* _Assigned task_
The records that appear below are to be restated word for word.
[Source data]
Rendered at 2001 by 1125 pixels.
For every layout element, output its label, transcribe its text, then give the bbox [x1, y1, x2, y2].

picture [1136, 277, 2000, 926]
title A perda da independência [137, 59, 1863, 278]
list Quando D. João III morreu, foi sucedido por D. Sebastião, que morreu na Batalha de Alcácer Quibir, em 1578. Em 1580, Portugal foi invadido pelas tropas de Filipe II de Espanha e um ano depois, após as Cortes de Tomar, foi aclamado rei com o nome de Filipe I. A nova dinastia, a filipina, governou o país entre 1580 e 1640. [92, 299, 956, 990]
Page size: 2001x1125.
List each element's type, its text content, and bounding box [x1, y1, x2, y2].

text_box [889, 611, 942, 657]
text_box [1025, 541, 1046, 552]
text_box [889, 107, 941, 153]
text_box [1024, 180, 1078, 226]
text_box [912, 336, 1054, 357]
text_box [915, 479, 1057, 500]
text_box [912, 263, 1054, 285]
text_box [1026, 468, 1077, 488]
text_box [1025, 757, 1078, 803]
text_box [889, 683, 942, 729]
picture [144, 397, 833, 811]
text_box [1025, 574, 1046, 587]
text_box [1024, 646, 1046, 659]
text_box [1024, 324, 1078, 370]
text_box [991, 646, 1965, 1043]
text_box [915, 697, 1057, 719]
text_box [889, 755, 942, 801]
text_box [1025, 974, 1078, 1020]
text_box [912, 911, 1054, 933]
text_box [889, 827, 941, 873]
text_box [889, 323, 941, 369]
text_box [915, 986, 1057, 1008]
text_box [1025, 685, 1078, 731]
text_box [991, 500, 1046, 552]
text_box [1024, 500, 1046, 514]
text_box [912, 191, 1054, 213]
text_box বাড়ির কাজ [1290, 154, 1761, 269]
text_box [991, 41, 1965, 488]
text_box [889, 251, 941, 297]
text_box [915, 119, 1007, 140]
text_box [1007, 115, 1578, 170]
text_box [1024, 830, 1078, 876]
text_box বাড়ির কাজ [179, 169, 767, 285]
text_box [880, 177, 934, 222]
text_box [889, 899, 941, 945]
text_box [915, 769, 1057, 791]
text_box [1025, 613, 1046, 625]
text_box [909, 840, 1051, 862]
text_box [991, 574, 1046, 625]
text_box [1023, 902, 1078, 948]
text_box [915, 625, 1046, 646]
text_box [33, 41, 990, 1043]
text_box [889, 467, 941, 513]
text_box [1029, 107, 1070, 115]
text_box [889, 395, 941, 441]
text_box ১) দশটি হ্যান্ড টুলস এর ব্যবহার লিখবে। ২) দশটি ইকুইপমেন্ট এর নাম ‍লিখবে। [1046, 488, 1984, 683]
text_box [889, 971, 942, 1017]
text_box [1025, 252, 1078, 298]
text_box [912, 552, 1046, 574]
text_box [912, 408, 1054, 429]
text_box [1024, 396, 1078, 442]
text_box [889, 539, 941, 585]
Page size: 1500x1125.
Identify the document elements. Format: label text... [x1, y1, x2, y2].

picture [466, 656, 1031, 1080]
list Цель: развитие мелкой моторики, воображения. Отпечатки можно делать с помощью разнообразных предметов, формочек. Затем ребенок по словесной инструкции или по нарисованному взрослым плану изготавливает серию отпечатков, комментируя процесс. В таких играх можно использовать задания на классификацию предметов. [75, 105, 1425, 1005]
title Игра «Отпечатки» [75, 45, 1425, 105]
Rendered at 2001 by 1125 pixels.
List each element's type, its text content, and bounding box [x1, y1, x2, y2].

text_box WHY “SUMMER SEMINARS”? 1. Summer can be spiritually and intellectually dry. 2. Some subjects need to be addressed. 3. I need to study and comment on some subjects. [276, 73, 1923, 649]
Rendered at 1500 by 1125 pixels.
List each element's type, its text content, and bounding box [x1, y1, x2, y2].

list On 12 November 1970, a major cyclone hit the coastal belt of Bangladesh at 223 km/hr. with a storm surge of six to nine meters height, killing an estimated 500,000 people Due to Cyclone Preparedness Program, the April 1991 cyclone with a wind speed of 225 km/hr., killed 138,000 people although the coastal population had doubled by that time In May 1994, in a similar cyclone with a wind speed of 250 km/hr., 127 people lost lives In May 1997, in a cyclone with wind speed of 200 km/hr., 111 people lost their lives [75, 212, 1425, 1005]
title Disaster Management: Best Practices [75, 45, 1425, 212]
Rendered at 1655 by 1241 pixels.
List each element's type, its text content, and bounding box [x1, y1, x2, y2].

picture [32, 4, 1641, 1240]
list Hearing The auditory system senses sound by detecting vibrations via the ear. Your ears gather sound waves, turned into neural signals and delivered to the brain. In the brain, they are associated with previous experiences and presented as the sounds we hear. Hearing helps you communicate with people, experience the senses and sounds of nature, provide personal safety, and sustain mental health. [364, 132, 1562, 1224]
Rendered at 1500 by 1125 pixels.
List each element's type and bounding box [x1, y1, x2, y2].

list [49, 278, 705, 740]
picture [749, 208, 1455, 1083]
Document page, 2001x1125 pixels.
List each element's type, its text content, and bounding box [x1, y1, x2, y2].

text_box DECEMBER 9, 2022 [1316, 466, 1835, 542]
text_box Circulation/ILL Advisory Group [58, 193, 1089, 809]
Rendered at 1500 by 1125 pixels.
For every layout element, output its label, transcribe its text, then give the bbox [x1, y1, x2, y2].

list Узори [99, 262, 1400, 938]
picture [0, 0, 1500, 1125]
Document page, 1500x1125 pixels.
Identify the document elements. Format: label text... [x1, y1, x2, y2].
[/Source data]
* _Exercise answer_
Rendered at 2001 by 1125 pixels.
For every layout element, output its label, transcribe its text, then give the bbox [x1, y1, x2, y2].

picture [1136, 277, 2000, 926]
title A perda da independência [137, 59, 1863, 278]
list Quando D. João III morreu, foi sucedido por D. Sebastião, que morreu na Batalha de Alcácer Quibir, em 1578. Em 1580, Portugal foi invadido pelas tropas de Filipe II de Espanha e um ano depois, após as Cortes de Tomar, foi aclamado rei com o nome de Filipe I. A nova dinastia, a filipina, governou o país entre 1580 e 1640. [92, 299, 956, 990]
Page size: 2001x1125.
List each element's type, its text content, and bounding box [x1, y1, x2, y2].

text_box [889, 611, 942, 657]
text_box [1025, 541, 1046, 552]
text_box [889, 107, 941, 153]
text_box [1024, 180, 1078, 226]
text_box [912, 336, 1054, 357]
text_box [915, 479, 1057, 500]
text_box [912, 263, 1054, 285]
text_box [1026, 468, 1077, 488]
text_box [1025, 757, 1078, 803]
text_box [889, 683, 942, 729]
picture [144, 397, 833, 811]
text_box [1025, 574, 1046, 587]
text_box [1024, 646, 1046, 659]
text_box [1024, 324, 1078, 370]
text_box [991, 646, 1965, 1043]
text_box [915, 697, 1057, 719]
text_box [889, 755, 942, 801]
text_box [1025, 974, 1078, 1020]
text_box [912, 911, 1054, 933]
text_box [889, 827, 941, 873]
text_box [889, 323, 941, 369]
text_box [915, 986, 1057, 1008]
text_box [1025, 685, 1078, 731]
text_box [991, 500, 1046, 552]
text_box [1024, 500, 1046, 514]
text_box [912, 191, 1054, 213]
text_box বাড়ির কাজ [1290, 154, 1761, 269]
text_box [991, 41, 1965, 488]
text_box [889, 251, 941, 297]
text_box [915, 119, 1007, 140]
text_box [1007, 115, 1578, 170]
text_box [1024, 830, 1078, 876]
text_box বাড়ির কাজ [179, 169, 767, 285]
text_box [880, 177, 934, 222]
text_box [889, 899, 941, 945]
text_box [915, 769, 1057, 791]
text_box [1025, 613, 1046, 625]
text_box [909, 840, 1051, 862]
text_box [991, 574, 1046, 625]
text_box [1023, 902, 1078, 948]
text_box [915, 625, 1046, 646]
text_box [33, 41, 990, 1043]
text_box [889, 467, 941, 513]
text_box [1029, 107, 1070, 115]
text_box [889, 395, 941, 441]
text_box ১) দশটি হ্যান্ড টুলস এর ব্যবহার লিখবে। ২) দশটি ইকুইপমেন্ট এর নাম ‍লিখবে। [1046, 488, 1984, 683]
text_box [889, 971, 942, 1017]
text_box [1025, 252, 1078, 298]
text_box [912, 552, 1046, 574]
text_box [912, 408, 1054, 429]
text_box [1024, 396, 1078, 442]
text_box [889, 539, 941, 585]
Page size: 1500x1125.
Identify the document elements. Format: label text... [x1, y1, x2, y2].

picture [466, 656, 1031, 1080]
list Цель: развитие мелкой моторики, воображения. Отпечатки можно делать с помощью разнообразных предметов, формочек. Затем ребенок по словесной инструкции или по нарисованному взрослым плану изготавливает серию отпечатков, комментируя процесс. В таких играх можно использовать задания на классификацию предметов. [75, 105, 1425, 1005]
title Игра «Отпечатки» [75, 45, 1425, 105]
Rendered at 2001 by 1125 pixels.
List each element's type, its text content, and bounding box [x1, y1, x2, y2].

text_box WHY “SUMMER SEMINARS”? 1. Summer can be spiritually and intellectually dry. 2. Some subjects need to be addressed. 3. I need to study and comment on some subjects. [276, 73, 1923, 649]
Rendered at 1500 by 1125 pixels.
List each element's type, its text content, and bounding box [x1, y1, x2, y2].

list On 12 November 1970, a major cyclone hit the coastal belt of Bangladesh at 223 km/hr. with a storm surge of six to nine meters height, killing an estimated 500,000 people Due to Cyclone Preparedness Program, the April 1991 cyclone with a wind speed of 225 km/hr., killed 138,000 people although the coastal population had doubled by that time In May 1994, in a similar cyclone with a wind speed of 250 km/hr., 127 people lost lives In May 1997, in a cyclone with wind speed of 200 km/hr., 111 people lost their lives [75, 212, 1425, 1005]
title Disaster Management: Best Practices [75, 45, 1425, 212]
Rendered at 1655 by 1241 pixels.
List each element's type, its text content, and bounding box [x1, y1, x2, y2].

picture [32, 4, 1641, 1240]
list Hearing The auditory system senses sound by detecting vibrations via the ear. Your ears gather sound waves, turned into neural signals and delivered to the brain. In the brain, they are associated with previous experiences and presented as the sounds we hear. Hearing helps you communicate with people, experience the senses and sounds of nature, provide personal safety, and sustain mental health. [364, 132, 1562, 1224]
Rendered at 1500 by 1125 pixels.
List each element's type and bounding box [x1, y1, x2, y2].

list [49, 278, 705, 740]
picture [749, 208, 1455, 1083]
Document page, 2001x1125 pixels.
List each element's type, its text content, and bounding box [x1, y1, x2, y2].

text_box DECEMBER 9, 2022 [1316, 466, 1835, 542]
text_box Circulation/ILL Advisory Group [58, 193, 1089, 809]
Rendered at 1500 by 1125 pixels.
For every layout element, output its label, transcribe its text, then give the bbox [x1, y1, x2, y2].

list Узори [99, 262, 1400, 938]
picture [0, 0, 1500, 1125]
Document page, 1500x1125 pixels.
Identify the document elements. Format: label text... [x1, y1, x2, y2].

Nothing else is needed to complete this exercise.